START Extracted entries

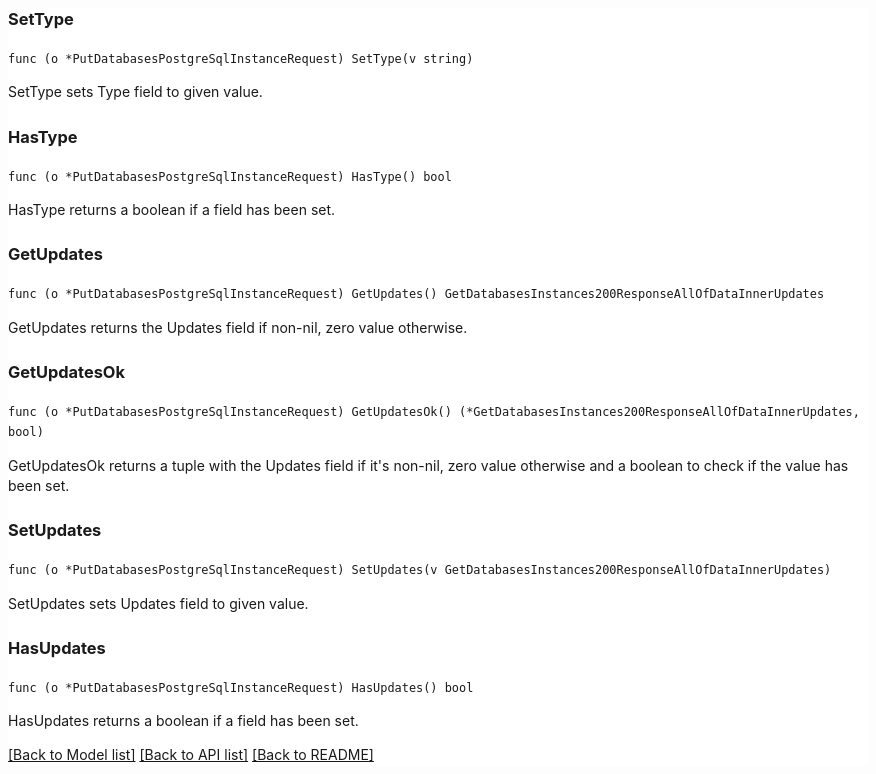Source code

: ### SetType

`func (o *PutDatabasesPostgreSqlInstanceRequest) SetType(v string)`

SetType sets Type field to given value.

### HasType

`func (o *PutDatabasesPostgreSqlInstanceRequest) HasType() bool`

HasType returns a boolean if a field has been set.

### GetUpdates

`func (o *PutDatabasesPostgreSqlInstanceRequest) GetUpdates() GetDatabasesInstances200ResponseAllOfDataInnerUpdates`

GetUpdates returns the Updates field if non-nil, zero value otherwise.

### GetUpdatesOk

`func (o *PutDatabasesPostgreSqlInstanceRequest) GetUpdatesOk() (*GetDatabasesInstances200ResponseAllOfDataInnerUpdates, bool)`

GetUpdatesOk returns a tuple with the Updates field if it's non-nil, zero value otherwise
and a boolean to check if the value has been set.

### SetUpdates

`func (o *PutDatabasesPostgreSqlInstanceRequest) SetUpdates(v GetDatabasesInstances200ResponseAllOfDataInnerUpdates)`

SetUpdates sets Updates field to given value.

### HasUpdates

`func (o *PutDatabasesPostgreSqlInstanceRequest) HasUpdates() bool`

HasUpdates returns a boolean if a field has been set.


[[Back to Model list]](../README.md#documentation-for-models) [[Back to API list]](../README.md#documentation-for-api-endpoints) [[Back to README]](../README.md)


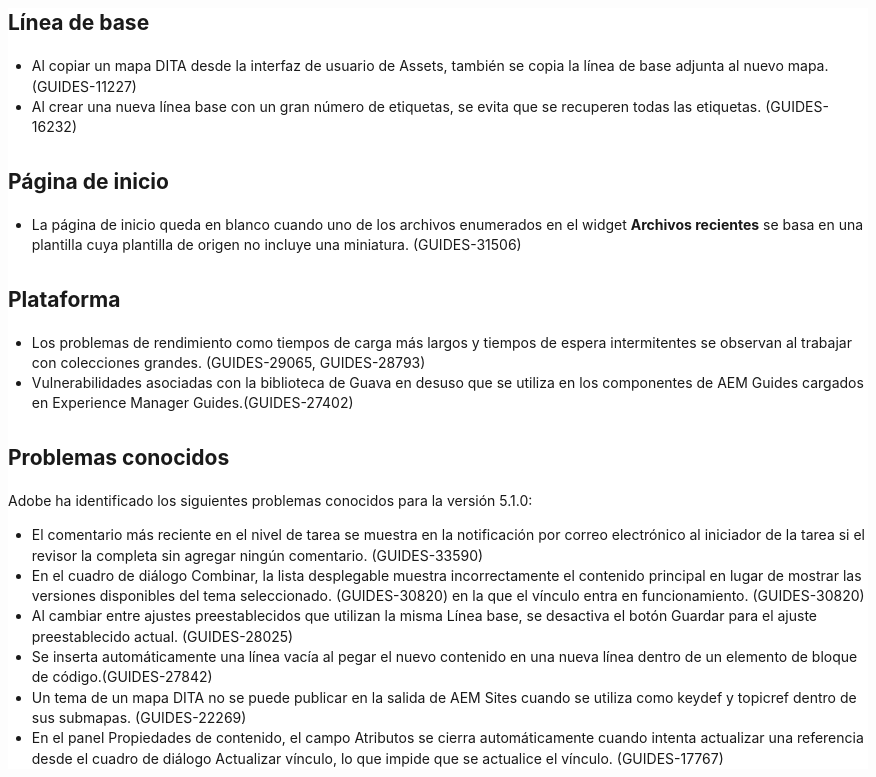 ## Línea de base

- Al copiar un mapa DITA desde la interfaz de usuario de Assets, también se copia la línea de base adjunta al nuevo mapa. (GUIDES-11227)
- Al crear una nueva línea base con un gran número de etiquetas, se evita que se recuperen todas las etiquetas. (GUIDES-16232)

## Página de inicio

- La página de inicio queda en blanco cuando uno de los archivos enumerados en el widget **Archivos recientes** se basa en una plantilla cuya plantilla de origen no incluye una miniatura. (GUIDES-31506)

## Plataforma

- Los problemas de rendimiento como tiempos de carga más largos y tiempos de espera intermitentes se observan al trabajar con colecciones grandes. (GUIDES-29065, GUIDES-28793)
- Vulnerabilidades asociadas con la biblioteca de Guava en desuso que se utiliza en los componentes de AEM Guides cargados en Experience Manager Guides.(GUIDES-27402)

## Problemas conocidos

Adobe ha identificado los siguientes problemas conocidos para la versión 5.1.0:


- El comentario más reciente en el nivel de tarea se muestra en la notificación por correo electrónico al iniciador de la tarea si el revisor la completa sin agregar ningún comentario. (GUIDES-33590)
- En el cuadro de diálogo Combinar, la lista desplegable muestra incorrectamente el contenido principal en lugar de mostrar las versiones disponibles del tema seleccionado. (GUIDES-30820)
en la que el vínculo entra en funcionamiento. (GUIDES-30820)
- Al cambiar entre ajustes preestablecidos que utilizan la misma Línea base, se desactiva el botón Guardar para el ajuste preestablecido actual. (GUIDES-28025)
- Se inserta automáticamente una línea vacía al pegar el nuevo contenido en una nueva línea dentro de un elemento de bloque de código.(GUIDES-27842)
- Un tema de un mapa DITA no se puede publicar en la salida de AEM Sites cuando se utiliza como keydef y topicref dentro de sus submapas. (GUIDES-22269)
- En el panel Propiedades de contenido, el campo Atributos se cierra automáticamente cuando intenta actualizar una referencia desde el cuadro de diálogo Actualizar vínculo, lo que impide que se actualice el vínculo. (GUIDES-17767)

END Extracted entries

Task directions:
Go through the listing above and quote it exactly, apart from its images.

Solution for this task:
Source code

: ### SetType

`func (o *PutDatabasesPostgreSqlInstanceRequest) SetType(v string)`

SetType sets Type field to given value.

### HasType

`func (o *PutDatabasesPostgreSqlInstanceRequest) HasType() bool`

HasType returns a boolean if a field has been set.

### GetUpdates

`func (o *PutDatabasesPostgreSqlInstanceRequest) GetUpdates() GetDatabasesInstances200ResponseAllOfDataInnerUpdates`

GetUpdates returns the Updates field if non-nil, zero value otherwise.

### GetUpdatesOk

`func (o *PutDatabasesPostgreSqlInstanceRequest) GetUpdatesOk() (*GetDatabasesInstances200ResponseAllOfDataInnerUpdates, bool)`

GetUpdatesOk returns a tuple with the Updates field if it's non-nil, zero value otherwise
and a boolean to check if the value has been set.

### SetUpdates

`func (o *PutDatabasesPostgreSqlInstanceRequest) SetUpdates(v GetDatabasesInstances200ResponseAllOfDataInnerUpdates)`

SetUpdates sets Updates field to given value.

### HasUpdates

`func (o *PutDatabasesPostgreSqlInstanceRequest) HasUpdates() bool`

HasUpdates returns a boolean if a field has been set.


[[Back to Model list]](../README.md#documentation-for-models) [[Back to API list]](../README.md#documentation-for-api-endpoints) [[Back to README]](../README.md)


 ## Línea de base

- Al copiar un mapa DITA desde la interfaz de usuario de Assets, también se copia la línea de base adjunta al nuevo mapa. (GUIDES-11227)
- Al crear una nueva línea base con un gran número de etiquetas, se evita que se recuperen todas las etiquetas. (GUIDES-16232)

## Página de inicio

- La página de inicio queda en blanco cuando uno de los archivos enumerados en el widget **Archivos recientes** se basa en una plantilla cuya plantilla de origen no incluye una miniatura. (GUIDES-31506)

## Plataforma

- Los problemas de rendimiento como tiempos de carga más largos y tiempos de espera intermitentes se observan al trabajar con colecciones grandes. (GUIDES-29065, GUIDES-28793)
- Vulnerabilidades asociadas con la biblioteca de Guava en desuso que se utiliza en los componentes de AEM Guides cargados en Experience Manager Guides.(GUIDES-27402)

## Problemas conocidos

Adobe ha identificado los siguientes problemas conocidos para la versión 5.1.0:


- El comentario más reciente en el nivel de tarea se muestra en la notificación por correo electrónico al iniciador de la tarea si el revisor la completa sin agregar ningún comentario. (GUIDES-33590)
- En el cuadro de diálogo Combinar, la lista desplegable muestra incorrectamente el contenido principal en lugar de mostrar las versiones disponibles del tema seleccionado. (GUIDES-30820)
en la que el vínculo entra en funcionamiento. (GUIDES-30820)
- Al cambiar entre ajustes preestablecidos que utilizan la misma Línea base, se desactiva el botón Guardar para el ajuste preestablecido actual. (GUIDES-28025)
- Se inserta automáticamente una línea vacía al pegar el nuevo contenido en una nueva línea dentro de un elemento de bloque de código.(GUIDES-27842)
- Un tema de un mapa DITA no se puede publicar en la salida de AEM Sites cuando se utiliza como keydef y topicref dentro de sus submapas. (GUIDES-22269)
- En el panel Propiedades de contenido, el campo Atributos se cierra automáticamente cuando intenta actualizar una referencia desde el cuadro de diálogo Actualizar vínculo, lo que impide que se actualice el vínculo. (GUIDES-17767)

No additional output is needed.